Fransız İhtilali ne kadar büyük ve ne kadar yenilikçi kabul edilirse edilsin netice itibariyle; barış ve uzlaşı adına koskocaman bir “HİÇ” tir. Fransız İhtilalinin temelindeki ana düşünce, vicdanları askıya almaktan ve insan aklını cılk yumurtaya çevirmekten başka bir işe yaramamıştır. İnsanlığı yok etmeye ve canları öldürmeye yönelik hangi bilim, hangi teknik, hangi yenilik ve hangi etkinlik mutlak büyüklük olarak görülebilir?       

Bilim, teknik, etkinlik ve yenilik sağlıklı vicdanlar ile tam akılların elinde oldukça yenilik ve büyüklük olur. Belki de Fransız İhtilalinin büyüklük ve yenilik olarak görülmek istenen yanı, kucağında emperyalizmi ve faşizmi büyütmekten öteye geçememesidir. Fransız İhtilali insan aklını ırkçılık fıçısına itmekten, mezhep çatışmaları çıkarmaktan, çıkar çatışmalarını körüklemekten, halklar arasında sınıf farkları doğurmaktan, aç kurtlar gibi insan emeği ile iktisadi kaynakları sömürmekten başka ne getirmiştir ki? O dönemin Fransa Kral’ı bir gün ipekler içerisinde maiyetiyle yolda giderken bir tabutun götürüldüğünü görür ve sorar:

-Bu da, neyin nesi?

-Efendimiz, o bir ölü!

-Peki, o ölü erkem mi yoksa kadın mı?

-O ölü, bir erkek ölüsü efendimiz.

-O, neden ölmüş olabilir?

-Efendimiz o, açlıktan öldü.

Bazı Fransız tarihçilerine göre, tabutun içerisinde götürülen adam aslında eski Fransız halkıdır. O tabut da, Fransa Krallığın temsili sandukasıdır. Kral ve yetkililer, bu olaydan sonra halkın hazin durumunu görmemek için Kral ve avenelerinin gidiş gelişleri için yapılan yollar, halkın yollarından ayrı yapılmış. Halk da, seçkinler yolu olan bu yola “İsyan yolu” adını vermiştir. Fransız İhtilalini hazırlayan ruh hâli fikri, idari, iktisadi ve siyasi olarak insanların birbirlerini boğazlamaları için kin ve öfkeden başka ne üretmiştir ki?

Batılı düşünceyi hangi cenahtan ele alırsanız alın, düşünce plan ve projelerinin bütün çıkış ve varış yerlerinin esasında savaş vardır. Kan ve kin vardır. Batılının kendi çıkarlarının dışında hiçbir şekilde barış ve uzlaşıyı sağlamaya yönelik iyimserliği yoktur. İyimser olan bir akıl, kendisine iki dünya saadeti için sunulan ilahi dini elinin tersiyle itmeye kalkışarak yerine sömürü ve savaş sistemini monta etmeye kalkışır mı?

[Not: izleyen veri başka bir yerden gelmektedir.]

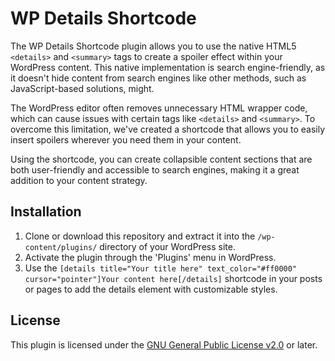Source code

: # WP Details Shortcode

The WP Details Shortcode plugin allows you to use the native HTML5 `<details>` and `<summary>` tags to create a spoiler effect within your WordPress content. This native implementation is search engine-friendly, as it doesn't hide content from search engines like other methods, such as JavaScript-based solutions, might.

The WordPress editor often removes unnecessary HTML wrapper code, which can cause issues with certain tags like `<details>` and `<summary>`. To overcome this limitation, we've created a shortcode that allows you to easily insert spoilers wherever you need them in your content.

Using the shortcode, you can create collapsible content sections that are both user-friendly and accessible to search engines, making it a great addition to your content strategy.

## Installation

1. Clone or download this repository and extract it into the `/wp-content/plugins/` directory of your WordPress site.
2. Activate the plugin through the 'Plugins' menu in WordPress.
3. Use the `[details title="Your title here" text_color="#ff0000" cursor="pointer"]Your content here[/details]` shortcode in your posts or pages to add the details element with customizable styles.

## License

This plugin is licensed under the [GNU General Public License v2.0](http://www.gnu.org/licenses/gpl-2.0.html) or later.
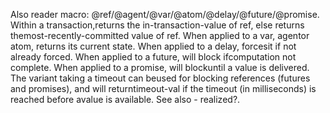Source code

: Also reader macro: @ref/@agent/@var/@atom/@delay/@future/@promise. Within a transaction,returns the in-transaction-value of ref, else returns themost-recently-committed value of ref. When applied to a var, agentor atom, returns its current state. When applied to a delay, forcesit if not already forced. When applied to a future, will block ifcomputation not complete. When applied to a promise, will blockuntil a value is delivered.  The variant taking a timeout can beused for blocking references (futures and promises), and will returntimeout-val if the timeout (in milliseconds) is reached before avalue is available. See also - realized?.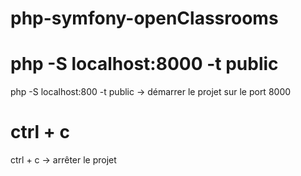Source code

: # php-symfony-openClassrooms

# php -S localhost:8000 -t public

php -S localhost:800 -t public  -> démarrer le projet sur le port 8000

# ctrl + c

ctrl + c -> arrêter le projet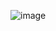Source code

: ![image](https://user-images.githubusercontent.com/68372094/158747063-a37e355c-f793-4692-866e-185161a758b7.png)
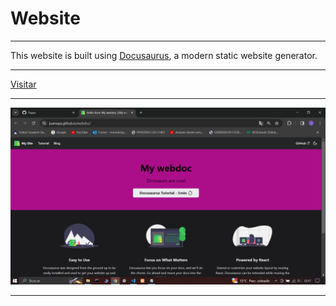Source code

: # Website
---

This website is built using [Docusaurus](https://docusaurus.io/), a modern static website generator.

---

[Visitar](https://juamaya.github.io/webdoc)

---

![webdoc](./webdoc.png "Website de documentacion")

---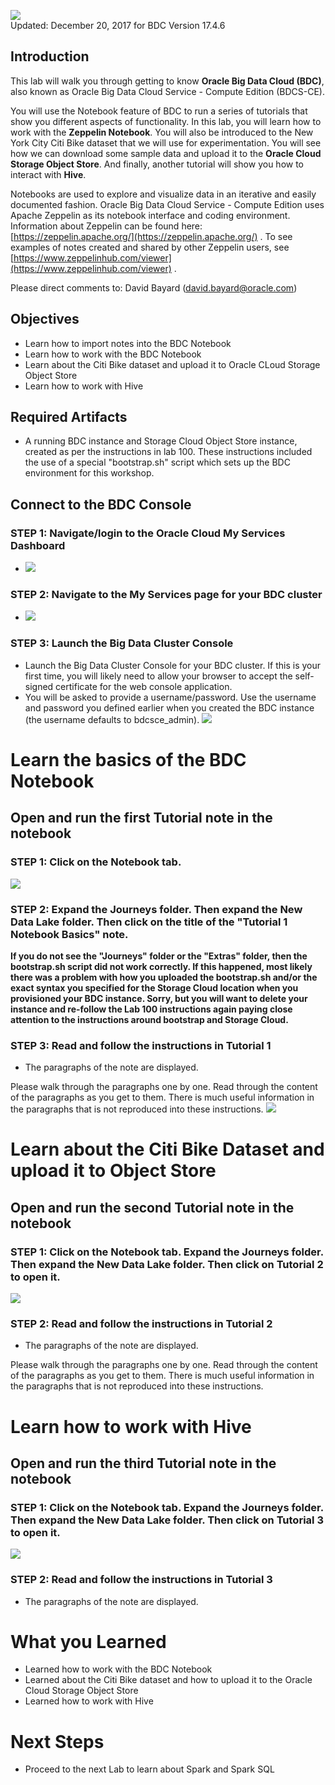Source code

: ![](images/200/200.JPG)  
Updated: December 20, 2017 for BDC Version 17.4.6

## Introduction

This lab will walk you through getting to know **Oracle Big Data Cloud (BDC)**, also known as Oracle Big Data Cloud Service - Compute Edition (BDCS-CE).  

You will use the Notebook feature of BDC to run a series of tutorials that show you different aspects of functionality.  In this lab, you will learn how to work with the **Zeppelin Notebook**.  You will also be introduced to the New York City Citi Bike dataset that we will use for experimentation.  You will see how we can download some sample data and upload it to the **Oracle Cloud Storage Object Store**.  And finally, another tutorial will show you how to interact with **Hive**.   

Notebooks are used to explore and visualize data in an iterative and easily documented fashion. Oracle Big Data Cloud Service - Compute Edition uses Apache Zeppelin as its notebook interface and coding environment.  Information about Zeppelin can be found here: [https://zeppelin.apache.org/](https://zeppelin.apache.org/) .  To see examples of notes created and shared by other Zeppelin users, see [https://www.zeppelinhub.com/viewer](https://www.zeppelinhub.com/viewer) .

Please direct comments to: David Bayard (david.bayard@oracle.com)

## Objectives

- Learn how to import notes into the BDC Notebook
- Learn how to work with the BDC Notebook
- Learn about the Citi Bike dataset and upload it to Oracle CLoud Storage Object Store
- Learn how to work with Hive

## Required Artifacts

- A running BDC instance and Storage Cloud Object Store instance, created as per the instructions in lab 100.  These instructions included the use of a special "bootstrap.sh" script which sets up the BDC environment for this workshop.

## Connect to the BDC Console

### **STEP 1**: Navigate/login to the Oracle Cloud My Services Dashboard  

- ![](images/300/snap0011988.jpg) 

### **STEP 2**: Navigate to the My Services page for your BDC cluster

- ![](images/300/snap0011989.jpg)  

### **STEP 3**: Launch the Big Data Cluster Console

- Launch the Big Data Cluster Console for your BDC cluster.  If this is your first time, you will likely need to allow your browser to accept the self-signed certificate for the web console application.
- You will be asked to provide a username/password.  Use the username and password you defined earlier when you created the BDC instance (the username defaults to bdcsce_admin). 
  ![](images/300/firstLogin.gif)

# Learn the basics of the BDC Notebook

## Open and run the first Tutorial note in the notebook

### **STEP 1**: Click on the Notebook tab.

![](images/200/snap0012200.jpg) 


### **STEP 2**: Expand the Journeys folder.  Then expand the New Data Lake folder.  Then click on the title of the "Tutorial 1 Notebook Basics" note.

**If you do not see the "Journeys" folder or the "Extras" folder, then the bootstrap.sh script did not work correctly.  If this happened, most likely there was a problem with how you uploaded the bootstrap.sh and/or the exact syntax you specified for the Storage Cloud location when you provisioned your BDC instance.  Sorry, but you will want to delete your instance and re-follow the Lab 100 instructions again paying close attention to the instructions around bootstrap and Storage Cloud.**





### **STEP 3**: Read and follow the instructions in Tutorial 1

- The paragraphs of the note are displayed. 

Please walk through the paragraphs one by one. Read through the content of the paragraphs as you get to them. There is much useful information in the paragraphs that is not reproduced into these instructions.
![](images/200/snap0012202.jpg) 




# Learn about the Citi Bike Dataset and upload it to Object Store

## Open and run the second Tutorial note in the notebook

### **STEP 1**: Click on the Notebook tab. Expand the Journeys folder.  Then expand the New Data Lake folder. Then click on Tutorial 2 to open it. 

![](images/200/snap0012195.jpg) 

### **STEP 2**: Read and follow the instructions in Tutorial 2

- The paragraphs of the note are displayed. 

Please walk through the paragraphs one by one. Read through the content of the paragraphs as you get to them. There is much useful information in the paragraphs that is not reproduced into these instructions.




# Learn how to work with Hive

## Open and run the third Tutorial note in the notebook

### **STEP 1**: Click on the Notebook tab. Expand the Journeys folder.  Then expand the New Data Lake folder. Then click on Tutorial 3 to open it. 

![](images/200/snap0012196.jpg) 

### **STEP 2**: Read and follow the instructions in Tutorial 3

- The paragraphs of the note are displayed. 



# What you Learned

- Learned how to work with the BDC Notebook
- Learned about the Citi Bike dataset and how to upload it to the Oracle Cloud Storage Object Store
- Learned how to work with Hive


# Next Steps

- Proceed to the next Lab to learn about Spark and Spark SQL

İnsanlığa son dinin hazırlayıcıları olarak gelen Yahudilik ile Hristiyanlık dinlerinin ilahi özelliklerinde hiçbir zaman evrensel değerlere aykırılık yoktur. Bizatihi evrensel değerin her birinin menşei ilahi din esaslıdır. Bugün, güncelliğini koruyan İnsan Hakları Evrensel Beyannamesi ilanından bin yılı aşkın bir zaman önce nazil olan İslam esaslarının temelini teşkil eden son dinin son Peygamberinin buyruğuyla duyurduğu Veda Hutbesi hükümlerin ta kendisidir. İnsan eli ve aklı, ilahi dinlerden olan Hristiyanlık ile Yahudilik dinin ayarlarıyla oynamaya kalkıştığında Allah, o iki dinin ilahi din olma özelliklerini yürürlükten kaldırdı.  Bu iki dinin ilahi değerlerini de kapsamına alan kıyamete kadar varlığı yeryüzünde hüküm sürecek olan İslam dinini insanlığın barış ve uzlaşısı için göndermiştir.

Tarihin derinliğine bakıldığında hiçbir zümre, gelen ilahi dinin Allah tarafından geldiğine karşı çıkmamıştır. İlahi dinlere karşı çıkanlar, mevcut çıkar düzenlerinin bozulacağı endişesinden dolayı karşı çıkmışlardır.  Fransız İhtilalinin hazırlanış gerekçelerinden birisi de, hakikat dini İslam’ın emperyalist ve faşist sitemlere yaşam hakkı tanımayışıdır.

Ömrünüz uzun, kazancınız bereketli olsun! Hoşça kalın! Dostça kalın!